Present the data below as a Markdown table with the columns "Row" and "Line," giving each non-blank line its own numbered row. Omit the pictures from the answer.

Saved data entries
-=-=-=-=-

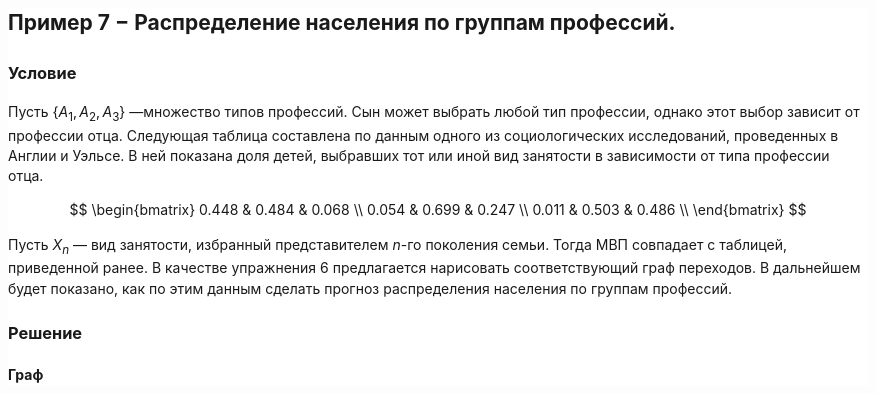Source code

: ## Пример 7 $-$ Распределение населения по группам профессий.

### Условие

Пусть $\{A_1, A_2, A_3\}$ —множество типов профессий. Сын может выбрать любой
тип профессии, однако этот выбор зависит от профессии отца. Следующая
таблица составлена по данным одного из социологических исследований,
проведенных в Англии и Уэльсе. В ней показана доля детей, выбравших тот
или иной вид занятости в зависимости от типа профессии отца.

$$
\begin{bmatrix}
0.448 & 0.484 & 0.068 \\
0.054 & 0.699 & 0.247 \\
0.011 & 0.503 & 0.486 \\
\end{bmatrix}
$$

Пусть $X_n$ — вид занятости, избранный представителем $n$-го поколения семьи.
Тогда МВП совпадает с таблицей, приведенной ранее. В качестве
упражнения 6 предлагается нарисовать соответствующий граф переходов.
В дальнейшем будет показано, как по этим данным сделать прогноз
распределения населения по группам профессий.

### Решение

#### Граф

-=-=-=-=-

Answer section
| Row | Line |
|---|---|
| 1 | Source code |
| 2 | : ## Пример 7 $-$ Распределение населения по группам профессий. |
| 3 | ### Условие |
| 4 | Пусть $\{A_1, A_2, A_3\}$ —множество типов профессий. Сын может выбрать любой |
| 5 | тип профессии, однако этот выбор зависит от профессии отца. Следующая |
| 6 | таблица составлена по данным одного из социологических исследований, |
| 7 | проведенных в Англии и Уэльсе. В ней показана доля детей, выбравших тот |
| 8 | или иной вид занятости в зависимости от типа профессии отца. |
| 9 | $$ |
| 10 | \begin{bmatrix} |
| 11 | 0.448 & 0.484 & 0.068 \\ |
| 12 | 0.054 & 0.699 & 0.247 \\ |
| 13 | 0.011 & 0.503 & 0.486 \\ |
| 14 | \end{bmatrix} |
| 15 | $$ |
| 16 | Пусть $X_n$ — вид занятости, избранный представителем $n$-го поколения семьи. |
| 17 | Тогда МВП совпадает с таблицей, приведенной ранее. В качестве |
| 18 | упражнения 6 предлагается нарисовать соответствующий граф переходов. |
| 19 | В дальнейшем будет показано, как по этим данным сделать прогноз |
| 20 | распределения населения по группам профессий. |
| 21 | ### Решение |
| 22 | #### Граф |